▸ Exercise task
Rename "packages" to "libraries" throughout the stretch from "Software for CS" through "of your project." of the CS 175 software page, and give that stretch again.

▸ Text extract
'''
Software for CS 175, Fall 2022 
 
The links to software packages (all in Python) below will likely be useful to you both for 
the initial assignments and for class projects. For the class projects you are welcome (if you wish) 
to make use of other software packages in addition to those below, although the packages below contain a very large range of 
different library functions and utilities for text analysis and machine learning and should be enough to support most if not all aspects of your project.
 Anaconda Python Distribution 
We recommend that you download and install the 
free Anaconda Python distribution with Python 3.6 or above. Anaconda includes Python, the Natural
Language Toolkit (NLTK) and scikit-learn, in addition to 
a wide range of other packages that 
are useful for data analysis (such as matplotlib, numpy, scipy, and more). If you download Anaconda 
you should have many of the packages you will need for both the assignments and for your class project.
'''
▸ Listed entries
'''
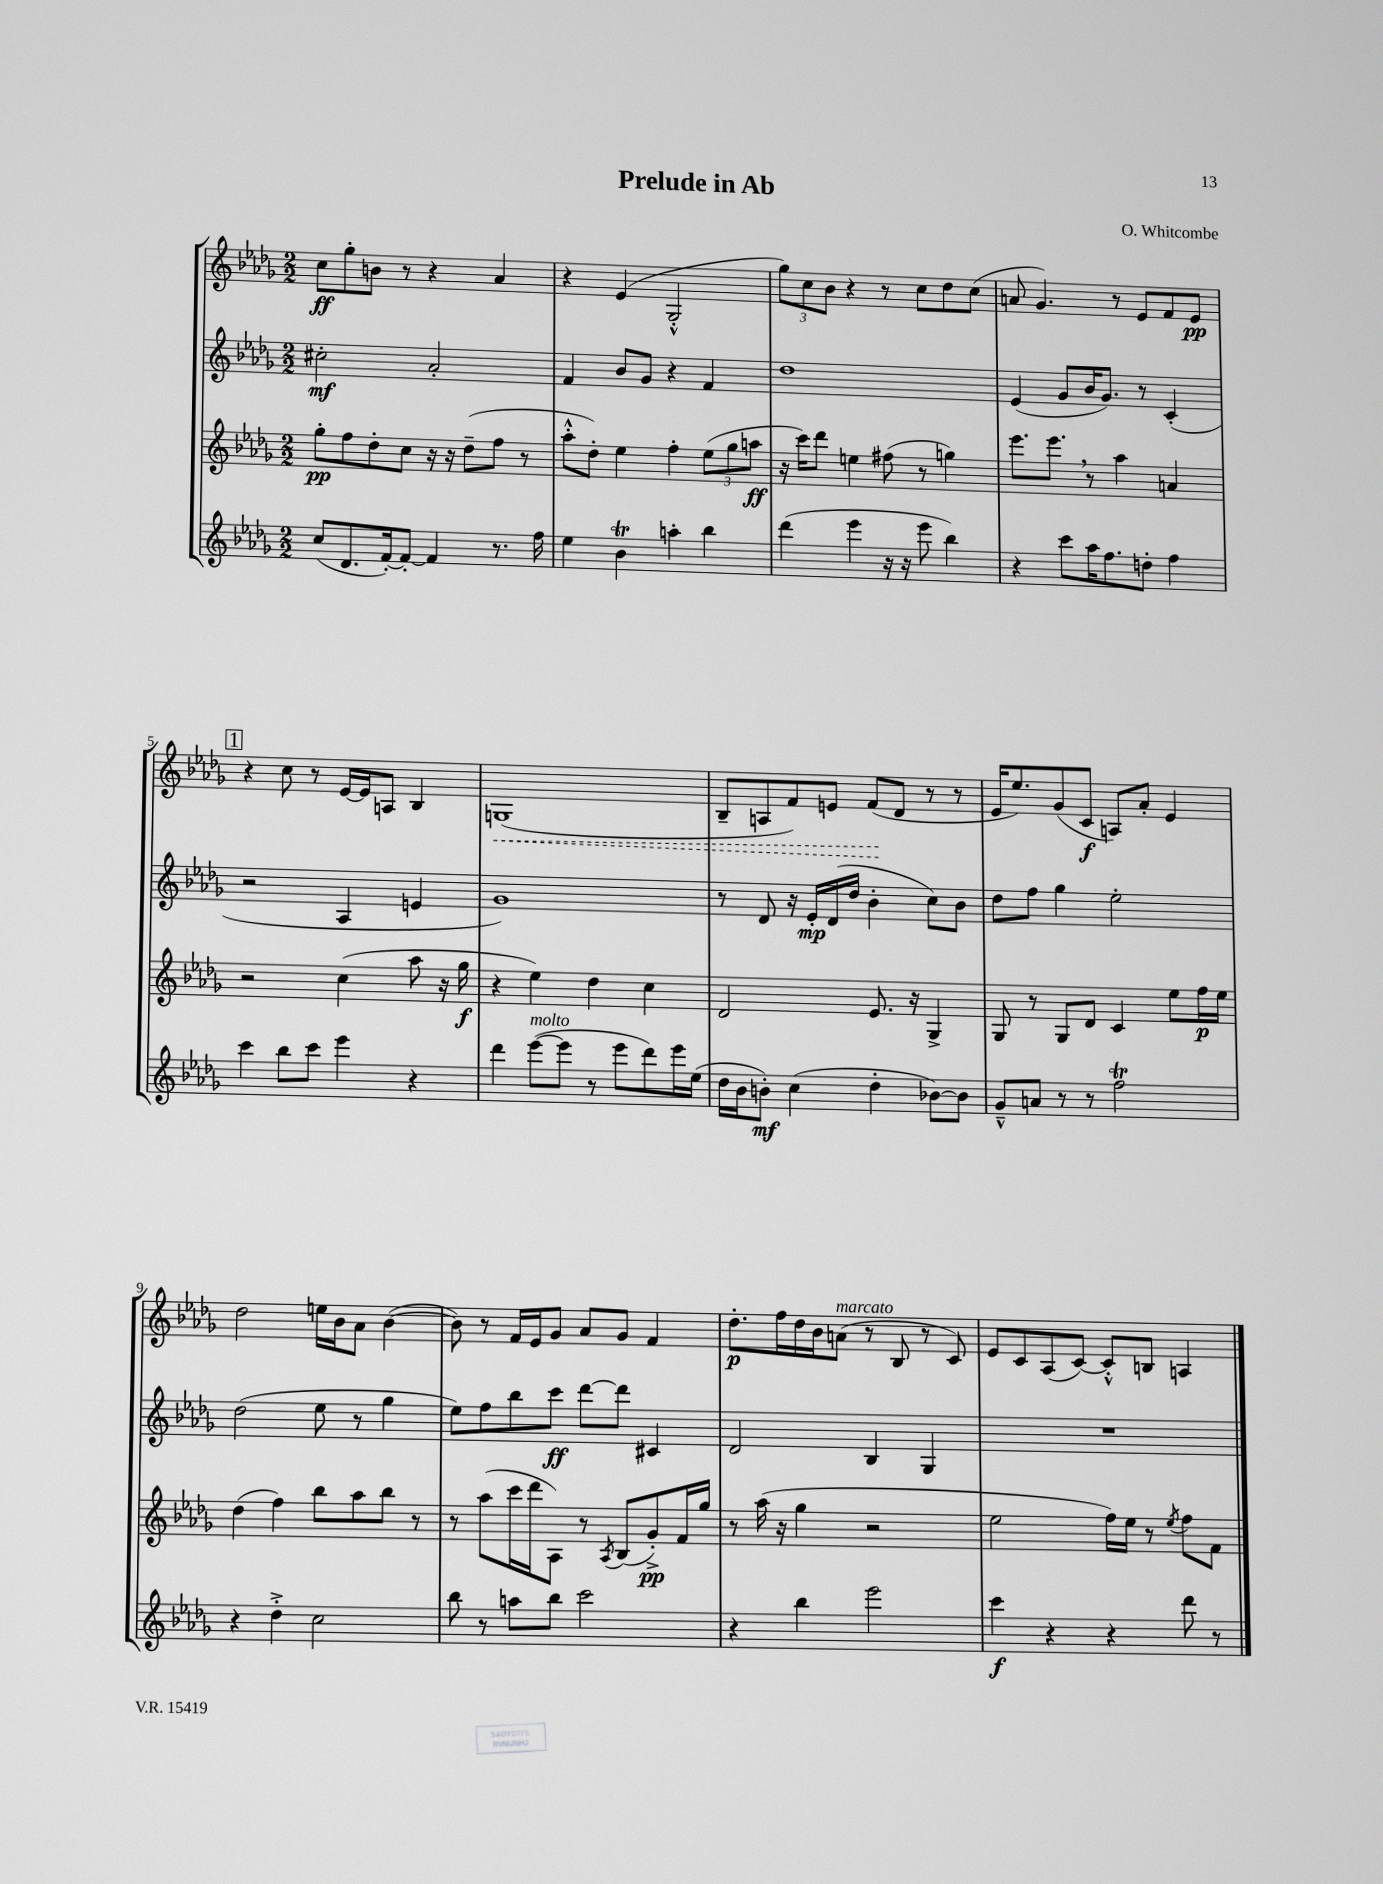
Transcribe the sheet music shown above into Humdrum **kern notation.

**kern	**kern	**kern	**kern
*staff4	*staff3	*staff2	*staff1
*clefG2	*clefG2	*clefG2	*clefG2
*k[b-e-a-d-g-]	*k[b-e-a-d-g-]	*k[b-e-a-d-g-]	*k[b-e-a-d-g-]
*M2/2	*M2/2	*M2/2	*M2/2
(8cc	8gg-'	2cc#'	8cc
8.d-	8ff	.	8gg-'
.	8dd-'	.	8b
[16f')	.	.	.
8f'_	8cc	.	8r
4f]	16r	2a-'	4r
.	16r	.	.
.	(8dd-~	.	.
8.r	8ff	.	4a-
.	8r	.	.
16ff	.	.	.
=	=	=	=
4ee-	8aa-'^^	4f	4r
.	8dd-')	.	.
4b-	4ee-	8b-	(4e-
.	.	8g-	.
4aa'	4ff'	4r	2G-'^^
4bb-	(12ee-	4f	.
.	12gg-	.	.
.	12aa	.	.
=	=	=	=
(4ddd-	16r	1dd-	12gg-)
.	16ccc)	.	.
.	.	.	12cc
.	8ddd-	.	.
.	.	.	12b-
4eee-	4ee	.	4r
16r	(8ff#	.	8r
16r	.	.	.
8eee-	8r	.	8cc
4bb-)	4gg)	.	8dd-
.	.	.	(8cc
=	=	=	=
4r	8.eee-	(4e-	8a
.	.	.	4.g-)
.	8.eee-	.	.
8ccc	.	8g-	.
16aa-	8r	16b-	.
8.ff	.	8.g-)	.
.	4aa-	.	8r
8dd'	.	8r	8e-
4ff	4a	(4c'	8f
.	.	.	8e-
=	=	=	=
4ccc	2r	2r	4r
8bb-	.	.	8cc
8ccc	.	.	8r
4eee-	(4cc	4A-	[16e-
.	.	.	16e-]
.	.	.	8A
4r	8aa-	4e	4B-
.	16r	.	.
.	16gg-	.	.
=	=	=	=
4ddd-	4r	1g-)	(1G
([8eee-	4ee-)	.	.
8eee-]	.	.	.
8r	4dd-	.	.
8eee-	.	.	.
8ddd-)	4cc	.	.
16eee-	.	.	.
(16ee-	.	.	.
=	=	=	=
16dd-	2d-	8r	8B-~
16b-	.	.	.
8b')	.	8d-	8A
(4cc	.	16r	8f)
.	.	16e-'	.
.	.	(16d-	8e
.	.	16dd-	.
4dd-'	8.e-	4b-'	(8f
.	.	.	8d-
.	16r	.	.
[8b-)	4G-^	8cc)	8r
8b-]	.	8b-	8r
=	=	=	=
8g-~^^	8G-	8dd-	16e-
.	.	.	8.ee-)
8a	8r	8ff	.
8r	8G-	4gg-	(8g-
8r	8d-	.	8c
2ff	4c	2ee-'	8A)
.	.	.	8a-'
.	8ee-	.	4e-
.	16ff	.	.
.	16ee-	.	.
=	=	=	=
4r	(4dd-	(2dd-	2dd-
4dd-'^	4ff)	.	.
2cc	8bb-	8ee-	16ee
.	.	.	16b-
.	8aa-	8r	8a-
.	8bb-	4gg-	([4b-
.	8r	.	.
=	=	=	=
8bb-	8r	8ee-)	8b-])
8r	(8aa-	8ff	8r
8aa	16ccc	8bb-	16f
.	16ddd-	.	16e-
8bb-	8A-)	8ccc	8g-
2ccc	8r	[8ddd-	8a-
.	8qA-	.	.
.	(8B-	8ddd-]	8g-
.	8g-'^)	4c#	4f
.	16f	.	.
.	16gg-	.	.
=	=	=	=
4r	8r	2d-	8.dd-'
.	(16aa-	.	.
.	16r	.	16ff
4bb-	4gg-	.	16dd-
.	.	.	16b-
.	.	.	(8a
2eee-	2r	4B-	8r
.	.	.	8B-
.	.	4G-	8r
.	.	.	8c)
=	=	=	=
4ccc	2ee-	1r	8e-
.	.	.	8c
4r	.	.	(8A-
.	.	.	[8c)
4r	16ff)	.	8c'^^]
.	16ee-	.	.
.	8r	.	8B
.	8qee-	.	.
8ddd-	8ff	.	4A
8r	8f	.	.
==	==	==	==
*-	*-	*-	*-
'''
▸ Final result
Software for CS 175, Fall 2022 
 
The links to software libraries (all in Python) below will likely be useful to you both for 
the initial assignments and for class projects. For the class projects you are welcome (if you wish) 
to make use of other software libraries in addition to those below, although the libraries below contain a very large range of 
different library functions and utilities for text analysis and machine learning and should be enough to support most if not all aspects of your project.